The present invention relates to a mechanical acceleration device as used in machines for welding hollow items of cylindrical or similar shape. In conventional welding machines of the type in question, discrete strips of metal emerging from a transfer station are rolled into a cylindrical shell with the two edges for welding offered one to the other. The feed direction of the strips runs perpendicular to the transfer station runout, and accordingly, a system must be provided that will engage the strip, already invested with cylindrical shape around a guide rail but as yet motionless in the direction of its longitudinal axis, and carry it toward the station where the overlapping edges are ultimately welded together, at which point its velocity will be dictated by the operating speed of the welding components.
In short, the hollow cylindrical elements must be accelerated along the longitudinal feed direction they are required to follow.
To this end, conventional type welding machines currently utilize a conveyor consisting in a pair of chain loops occupying vertical planes, which are set apart at a distance such as allows passage of the cylindrical element and afford a plurality of pins or teeth positioned in matching pairs, which engage the rear circumferential edge of each shell and push it toward the successive work stations. In order to protect the can shells from too sharp an acceleration, and ultimately from any impact likely to cause a permanent deformation of the circumferential edge that would give a substandard end product in terms of quality, such chains are invested with non-harmonic movement at a variable velocity of V.sub.o .+-.d.sub.V, starting at the lower velocity of Vo-dV and carried forward, accelerating to a velocity Vo+dV commensurate with the rate of production required at the welding station.
Such an effect is achieved using a cam type linkage of particularly complex mechanical design, as disclosed in application no. 3400 A/89 for Italian patent filed by the same applicant.

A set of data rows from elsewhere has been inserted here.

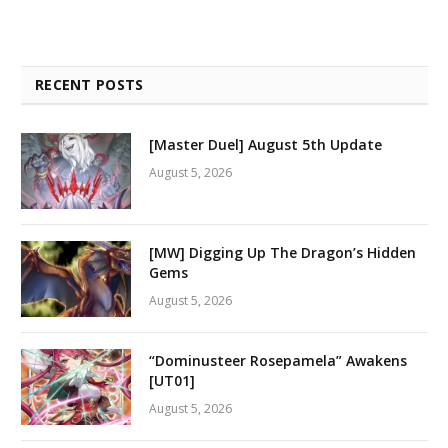
RECENT POSTS
[Master Duel] August 5th Update
August 5, 2026
[MW] Digging Up The Dragon’s Hidden
Gems
August 5, 2026
“Dominusteer Rosepamela” Awakens
[UT01]
August 5, 2026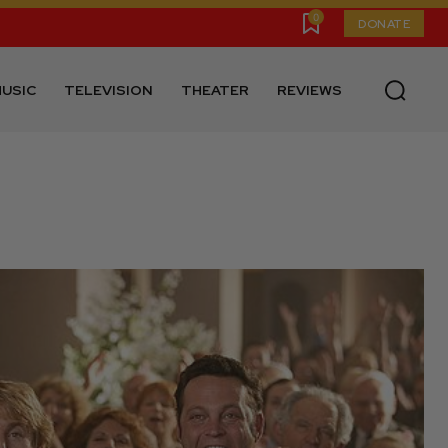
0
DONATE
USIC
TELEVISION
THEATER
REVIEWS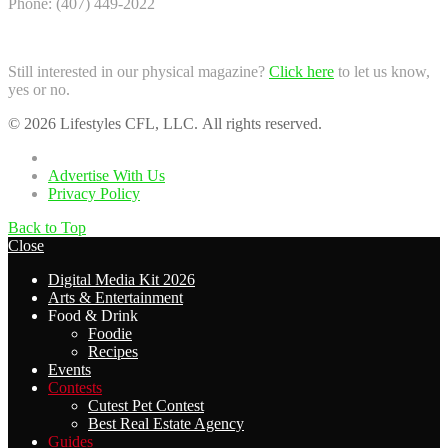
Phone: (407) 449-2022
Still interested in our physical magazine?
Click here
to let us know,
yes or no.
© 2026 Lifestyles CFL, LLC. All rights reserved.
Home
Advertise With Us
Privacy Policy
Back to Top
Close
Digital Media Kit 2026
Arts & Entertainment
Food & Drink
Foodie
Recipes
Events
Contests
Cutest Pet Contest
Best Real Estate Agency
Guides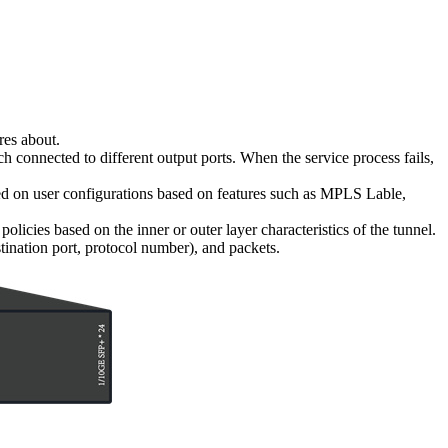
res about.
h connected to different output ports. When the service process fails,
d on user configurations based on features such as MPLS Lable,
ies based on the inner or outer layer characteristics of the tunnel.
stination port, protocol number), and packets.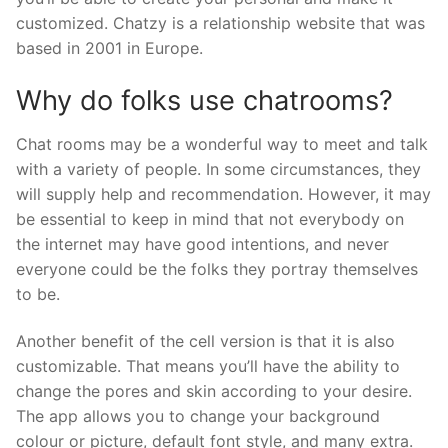
customized. Chatzy is a relationship website that was
based in 2001 in Europe.
Why do folks use chatrooms?
Chat rooms may be a wonderful way to meet and talk
with a variety of people. In some circumstances, they
will supply help and recommendation. However, it may
be essential to keep in mind that not everybody on
the internet may have good intentions, and never
everyone could be the folks they portray themselves
to be.
Another benefit of the cell version is that it is also
customizable. That means you’ll have the ability to
change the pores and skin according to your desire.
The app allows you to change your background
colour or picture, default font style, and many extra.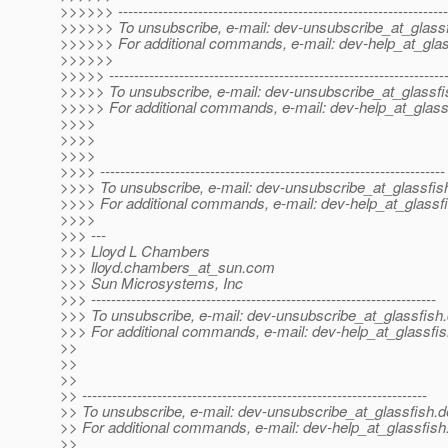
>>>>>> ------------------------------------------------------------------
>>>>>> To unsubscribe, e-mail: dev-unsubscribe_at_glassf
>>>>>> For additional commands, e-mail: dev-help_at_glas
>>>>>>
>>>>> -------------------------------------------------------------------
>>>>> To unsubscribe, e-mail: dev-unsubscribe_at_glassfi
>>>>> For additional commands, e-mail: dev-help_at_glass
>>>>
>>>>
>>>>
>>>> ---------------------------------------------------------------------
>>>> To unsubscribe, e-mail: dev-unsubscribe_at_glassfis
>>>> For additional commands, e-mail: dev-help_at_glassfi
>>>>
>>> ---
>>> Lloyd L Chambers
>>> lloyd.chambers_at_sun.
com
>>> Sun Microsystems, Inc
>>> ---------------------------------------------------------------------
>>> To unsubscribe, e-mail: dev-unsubscribe_at_glassfish.
>>> For additional commands, e-mail: dev-help_at_glassfis
>>
>>
>>
>> ---------------------------------------------------------------------
>> To unsubscribe, e-mail: dev-unsubscribe_at_glassfish.
d
>> For additional commands, e-mail: dev-help_at_glassfish
>>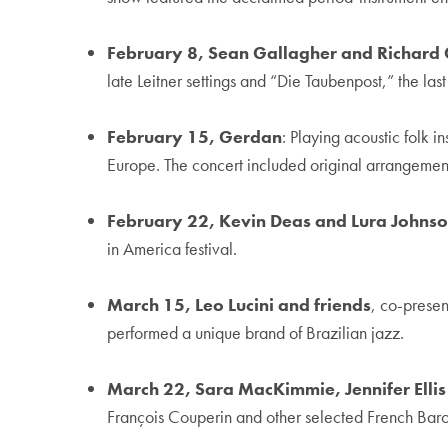
February 8, Sean Gallagher and Richard
late Leitner settings and “Die Taubenpost,” the l
February 15, Gerdan
: Playing acoustic folk 
Europe. The concert included original arrangemen
February 22, Kevin Deas and Lura Johns
in America festival.
March 15, Leo Lucini and friends
, co-prese
performed a unique brand of Brazilian jazz.
March 22, Sara MacKimmie, Jennifer Ell
François Couperin and other selected French Baro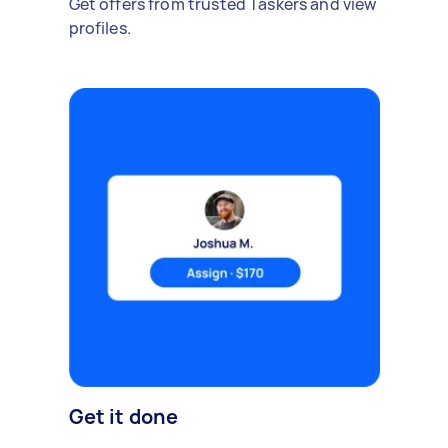
Get offers from trusted Taskers and view
profiles.
Get it done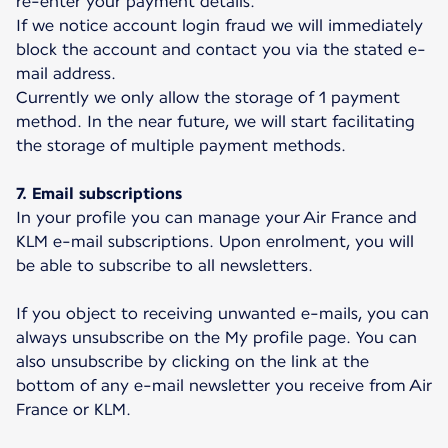
re-enter your payment details.
If we notice account login fraud we will immediately
block the account and contact you via the stated e-
mail address.
Currently we only allow the storage of 1 payment
method. In the near future, we will start facilitating
the storage of multiple payment methods.
7. Email subscriptions
In your profile you can manage your Air France and
KLM e-mail subscriptions. Upon enrolment, you will
be able to subscribe to all newsletters.
If you object to receiving unwanted e-mails, you can
always unsubscribe on the My profile page. You can
also unsubscribe by clicking on the link at the
bottom of any e-mail newsletter you receive from Air
France or KLM.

The system in question betrays a further limitation however, given its inability to reach still higher operating speeds as increasingly demanded by the users of such welding machines, without occasioning damage to the can shells as a result of impact on the circumferential edges, which inevitably occurs during the pushing action of the chain teeth unless the machine is faultlessly adjusted.
Accordingly, the object of the present invention is to overcome the drawbacks mentioned above.